A cappuccino is an espresso with frothed milked added to it. A good cappuccino will have equal parts of coffee, milk and foam – usually 60ml of each.
The frothed milk should have hot milk at the bottom, small velvety bubbles (sometimes called microfoam) above and then thicker, stiff foam at the top. Once ready, the milk should be added to the espresso using a spoon to hold back the stiff foam. This means the froth will remain fluffy and will sit on the top of the drink.
You can take a look at our guide and video to using your coffee machine step by step to get the tastiest coffee and beautifully frothed milk.
Out of all these drinks, a macchiato is the most like a straight single espresso, as it has the least amount of milk added to it.

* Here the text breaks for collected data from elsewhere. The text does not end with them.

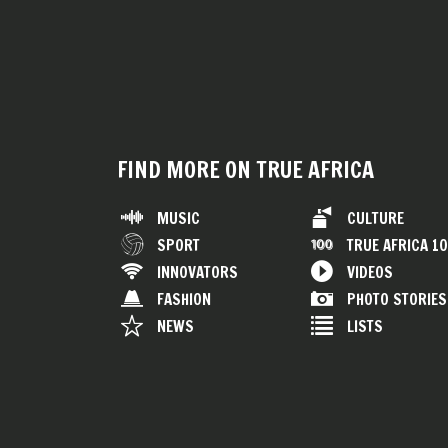
FIND MORE ON TRUE AFRICA
MUSIC
CULTURE
SPORT
TRUE AFRICA 1
INNOVATORS
VIDEOS
FASHION
PHOTO STORIES
NEWS
LISTS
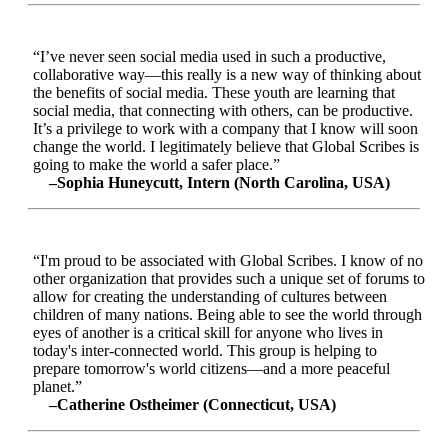
“I’ve never seen social media used in such a productive,
collaborative way—this really is a new way of thinking about
the benefits of social media. These youth are learning that
social media, that connecting with others, can be productive.
It’s a privilege to work with a company that I know will soon
change the world. I legitimately believe that Global Scribes is
going to make the world a safer place.”
–Sophia Huneycutt, Intern (North Carolina, USA)
“I'm proud to be associated with Global Scribes. I know of no
other organization that provides such a unique set of forums to
allow for creating the understanding of cultures between
children of many nations. Being able to see the world through
eyes of another is a critical skill for anyone who lives in
today's inter-connected world. This group is helping to
prepare tomorrow's world citizens—and a more peaceful
planet.”
–Catherine Ostheimer (Connecticut, USA)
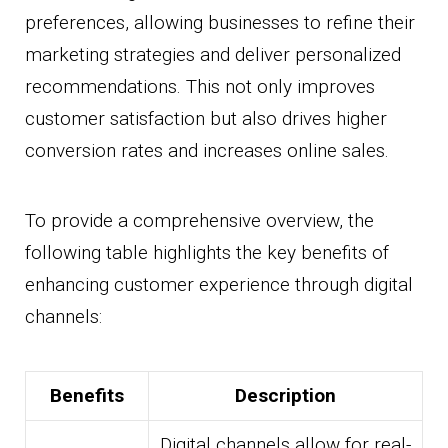
preferences, allowing businesses to refine their
marketing strategies and deliver personalized
recommendations. This not only improves
customer satisfaction but also drives higher
conversion rates and increases online sales.
To provide a comprehensive overview, the
following table highlights the key benefits of
enhancing customer experience through digital
channels:
Benefits
Description
Digital channels allow for real-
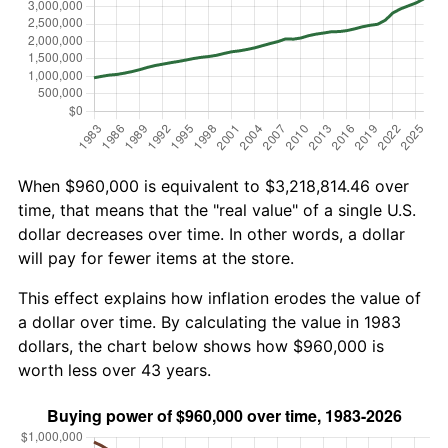
When $960,000 is equivalent to $3,218,814.46 over
time, that means that the "real value" of a single U.S.
dollar decreases over time. In other words, a dollar
will pay for fewer items at the store.
This effect explains how inflation erodes the value of
a dollar over time. By calculating the value in 1983
dollars, the chart below shows how $960,000 is
worth less over 43 years.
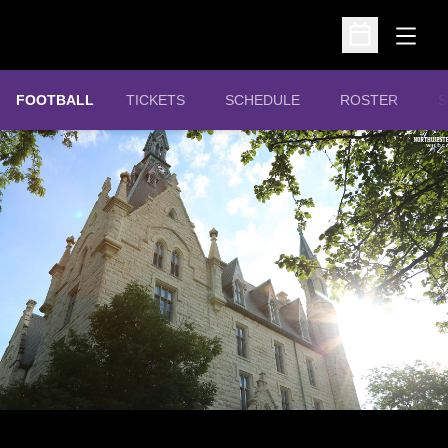
Open
Open Schedu
OPENS IN A NEW WINDOW
FOOTBALL
TICKETS
SCHEDULE
ROSTER
S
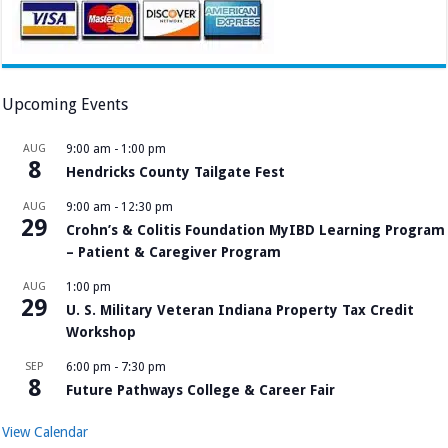
Upcoming Events
AUG
9:00 am
-
1:00 pm
8
Hendricks County Tailgate Fest
AUG
9:00 am
-
12:30 pm
29
Crohn’s & Colitis Foundation MyIBD Learning Program
– Patient & Caregiver Program
AUG
1:00 pm
29
U. S. Military Veteran Indiana Property Tax Credit
Workshop
SEP
6:00 pm
-
7:30 pm
8
Future Pathways College & Career Fair
View Calendar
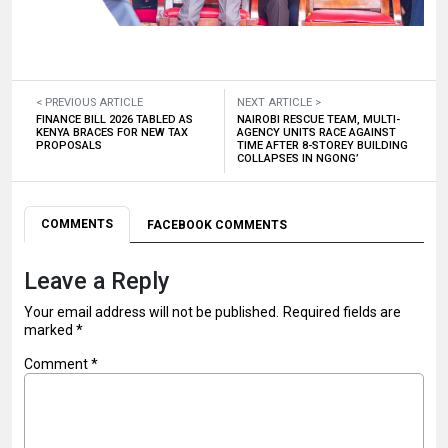
< PREVIOUS ARTICLE
NEXT ARTICLE >
FINANCE BILL 2026 TABLED AS
NAIROBI RESCUE TEAM, MULTI-
KENYA BRACES FOR NEW TAX
AGENCY UNITS RACE AGAINST
PROPOSALS
TIME AFTER 8-STOREY BUILDING
COLLAPSES IN NGONG’
COMMENTS
FACEBOOK COMMENTS
Leave a Reply
Your email address will not be published.
Required fields are
marked
*
Comment
*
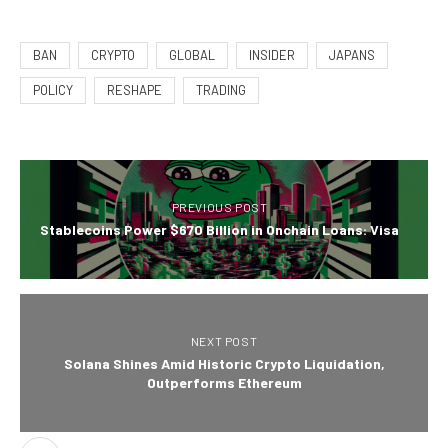
BAN
CRYPTO
GLOBAL
INSIDER
JAPANS
POLICY
RESHAPE
TRADING
PREVIOUS POST
Stablecoins Power $670 Billion in Onchain Loans: Visa
NEXT POST
Solana Shines Amid Historic Crypto Liquidation,
Outperforms Ethereum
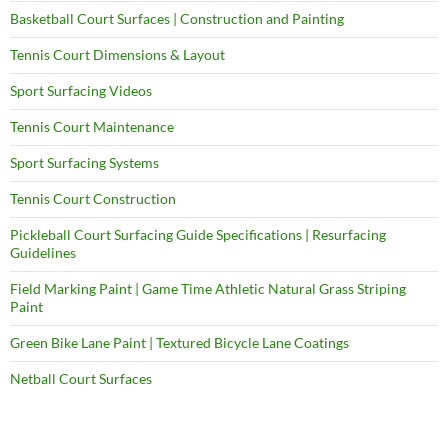
Basketball Court Surfaces | Construction and Painting
Tennis Court Dimensions & Layout
Sport Surfacing Videos
Tennis Court Maintenance
Sport Surfacing Systems
Tennis Court Construction
Pickleball Court Surfacing Guide Specifications | Resurfacing
Guidelines
Field Marking Paint | Game Time Athletic Natural Grass Striping
Paint
Green Bike Lane Paint | Textured Bicycle Lane Coatings
Netball Court Surfaces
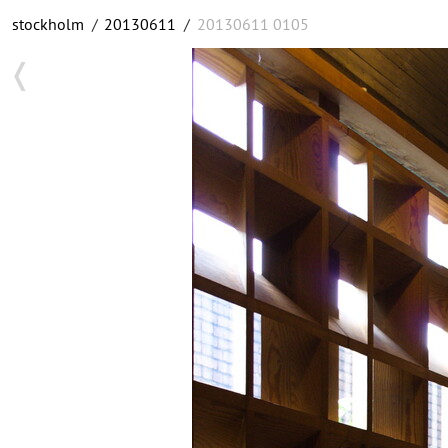
stockholm
/
20130611
/
20130611 0105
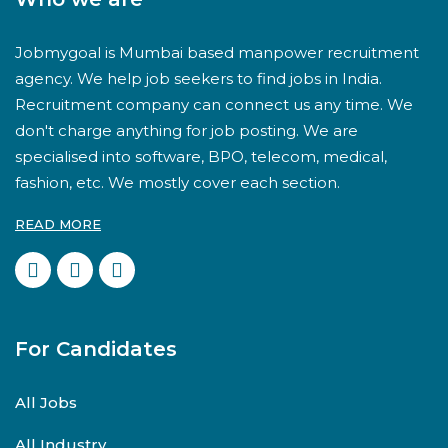
Jobmygoal is Mumbai based manpower recruitment
agency. We help job seekers to find jobs in India.
Recruitment company can connect us any time. We
don't charge anything for job posting. We are
specialised into software, BPO, telecom, medical,
fashion, etc. We mostly cover each section.
READ MORE
For Candidates
All Jobs
All Industry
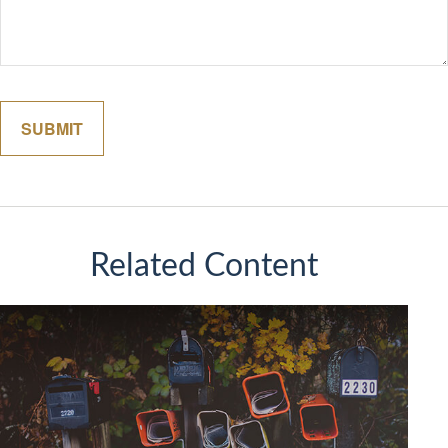
Related Content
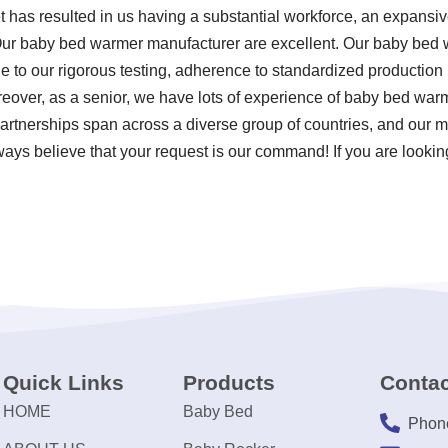
t has resulted in us having a substantial workforce, an expansiv
 Our baby bed warmer manufacturer are excellent. Our baby bed 
ue to our rigorous testing, adherence to standardized producti
reover, as a senior, we have lots of experience of baby bed wa
partnerships span across a diverse group of countries, and our 
lways believe that your request is our command! If you are looking
Quick Links
Products
Contac
HOME
Baby Bed
Phon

In Italian, macchiato means 'stained', which is what an espresso should be to make a macchiato – stained with just a dash of the foamy milk on the top.
A latte is a very milky coffee, with 300ml of milk added to 60ml espresso (a double shot). The milk for a latte should be less foamy than with other coffee drinks. It should be light and smooth with a small amount of tiny bubbles, and only a touch of stiff foam on the top.

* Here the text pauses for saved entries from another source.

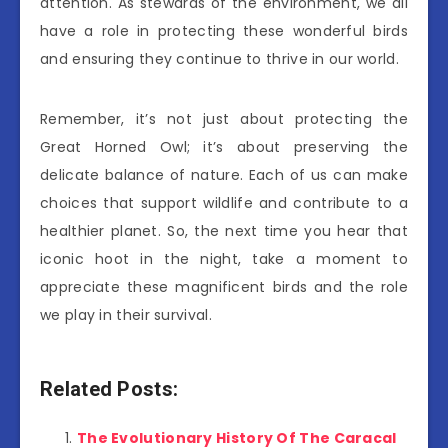
attention. As stewards of the environment, we all
have a role in protecting these wonderful birds
and ensuring they continue to thrive in our world.
Remember, it’s not just about protecting the
Great Horned Owl; it’s about preserving the
delicate balance of nature. Each of us can make
choices that support wildlife and contribute to a
healthier planet. So, the next time you hear that
iconic hoot in the night, take a moment to
appreciate these magnificent birds and the role
we play in their survival.
Related Posts:
The Evolutionary History Of The Caracal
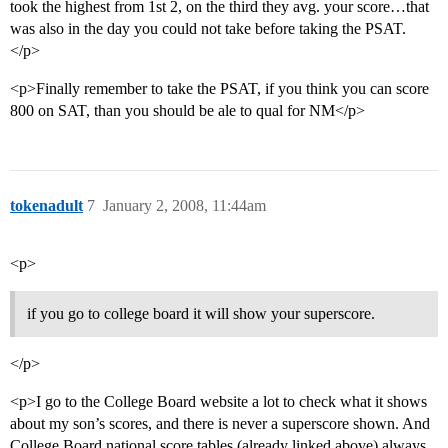
took the highest from 1st 2, on the third they avg. your score…that
was also in the day you could not take before taking the PSAT.
</p>
<p>Finally remember to take the PSAT, if you think you can score
800 on SAT, than you should be ale to qual for NM</p>
tokenadult
7
January 2, 2008, 11:44am
<p>
if you go to college board it will show your superscore.
</p>
<p>I go to the College Board website a lot to check what it shows
about my son’s scores, and there is never a superscore shown. And
College Board national score tables (already linked above) always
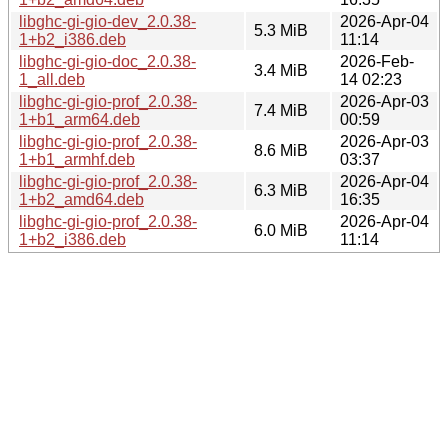
libghc-gi-gio-dev_2.0.38-
2026-Apr-04
5.3 MiB
1+b2_i386.deb
11:14
libghc-gi-gio-doc_2.0.38-
2026-Feb-
3.4 MiB
1_all.deb
14 02:23
libghc-gi-gio-prof_2.0.38-
2026-Apr-03
7.4 MiB
1+b1_arm64.deb
00:59
libghc-gi-gio-prof_2.0.38-
2026-Apr-03
8.6 MiB
1+b1_armhf.deb
03:37
libghc-gi-gio-prof_2.0.38-
2026-Apr-04
6.3 MiB
1+b2_amd64.deb
16:35
libghc-gi-gio-prof_2.0.38-
2026-Apr-04
6.0 MiB
1+b2_i386.deb
11:14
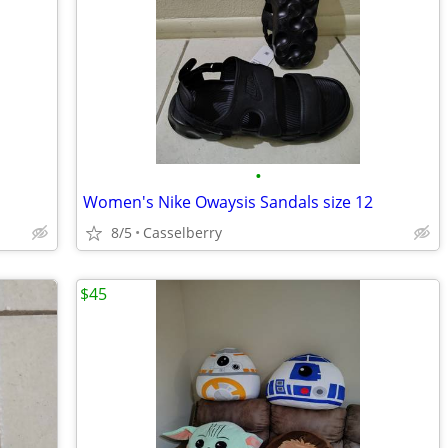
•
Women's Nike Owaysis Sandals size 12
8/5
Casselberry
$45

A type of coffee imported from New Zealand, a flat white is similar to a latte, but smaller and less milky. A coffee aficionado would probably argue that a flat white is in fact a very different drink from a small latte, but the flat white has a considerable number of devotees.
Typically the key difference, besides the amount of milk used, is the type of milk froth.

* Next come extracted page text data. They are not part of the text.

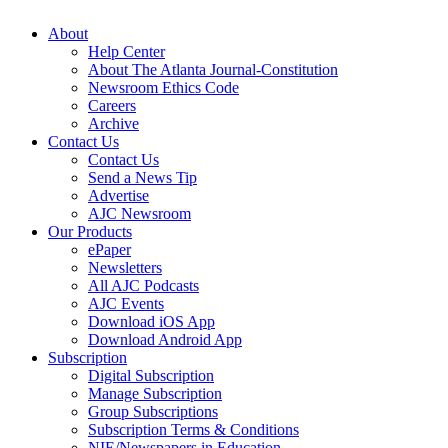
About
Help Center
About The Atlanta Journal-Constitution
Newsroom Ethics Code
Careers
Archive
Contact Us
Contact Us
Send a News Tip
Advertise
AJC Newsroom
Our Products
ePaper
Newsletters
All AJC Podcasts
AJC Events
Download iOS App
Download Android App
Subscription
Digital Subscription
Manage Subscription
Group Subscriptions
Subscription Terms & Conditions
NIE/Newspapers in Education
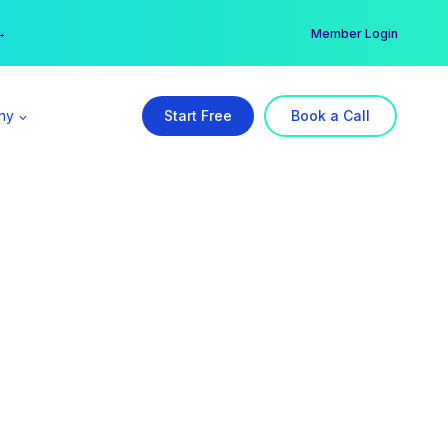
er →
→
Member Login
ny
Start Free
Book a Call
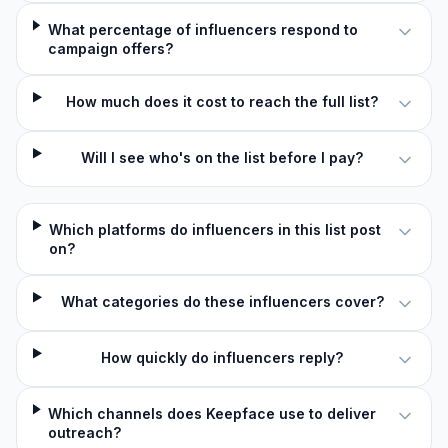
What percentage of influencers respond to
campaign offers?
How much does it cost to reach the full list?
Will I see who's on the list before I pay?
Which platforms do influencers in this list post
on?
What categories do these influencers cover?
How quickly do influencers reply?
Which channels does Keepface use to deliver
outreach?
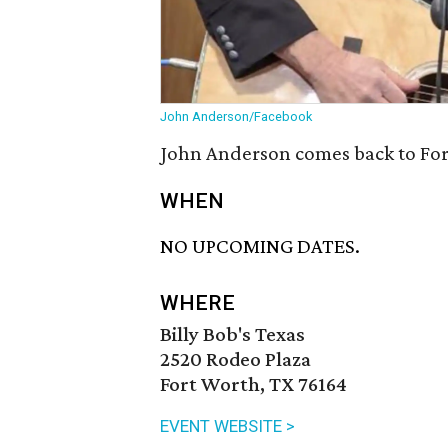
John Anderson/Facebook
John Anderson comes back to Fort
WHEN
NO UPCOMING DATES.
WHERE
Billy Bob's Texas
2520 Rodeo Plaza
Fort Worth, TX 76164
EVENT WEBSITE >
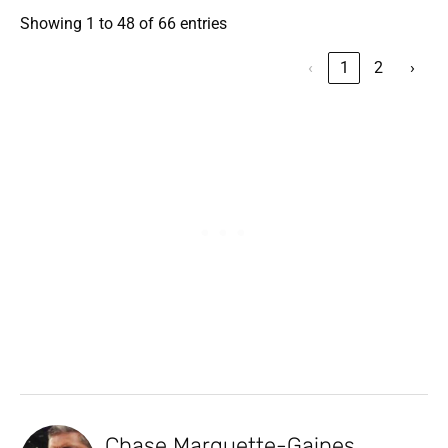
Showing 1 to 48 of 66 entries
‹
1
2
›
Chase Marquette-Gaines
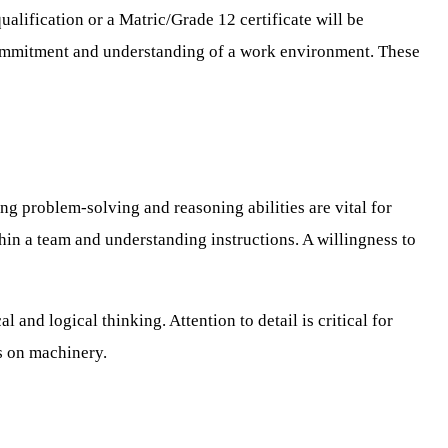
ualification or a Matric/Grade 12 certificate will be
 commitment and understanding of a work environment. These
g problem-solving and reasoning abilities are vital for
hin a team and understanding instructions. A willingness to
and logical thinking. Attention to detail is critical for
s on machinery.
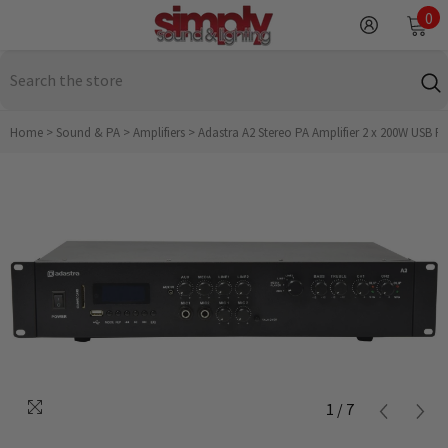
SKIP TO CONTENT
0
0
it
Home
>
Sound & PA
>
Amplifiers
>
Adastra A2 Stereo PA Amplifier 2 x 200W USB F
1
/
7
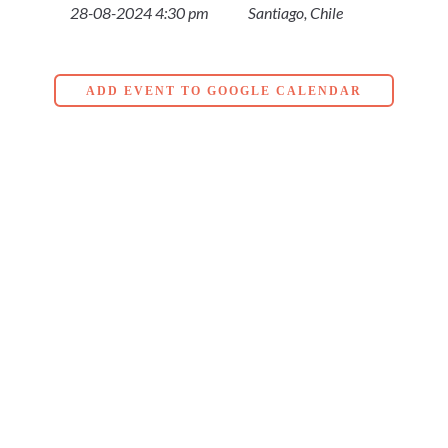
28-08-2024 4:30 pm
Santiago, Chile
ADD EVENT TO GOOGLE CALENDAR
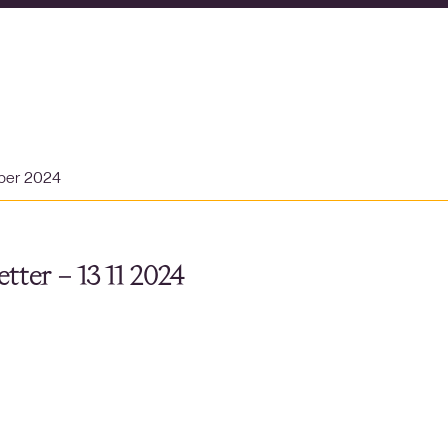
ber 2024
tter – 13 11 2024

The milk should have even less volume than a latte – ie, just smaller bubbles and no stiff foam – so that it provides a silky, creamy top that combines with the espresso crema (the golden topping that forms naturally on all good espressos).
A piccolo is essentially a mini flat white, as it also has two parts milk to one part espresso. But piccolos are often called piccolo lattes as they typically have more foam on top, like with a latte.
The simplest of coffees, an Americano has twice the amount of hot water as it does espresso coffee. You can enjoy an Americano with or without milk, but it doesn't include foam on top.
None of these ratios or volumes are set in stone. You can experiment with the quantities to tailor drinks to your individual taste. You can also use more than one shot of espresso and you can try adding syrups, such as caramel, hazelnut or vanilla, to the milk. Enjoy!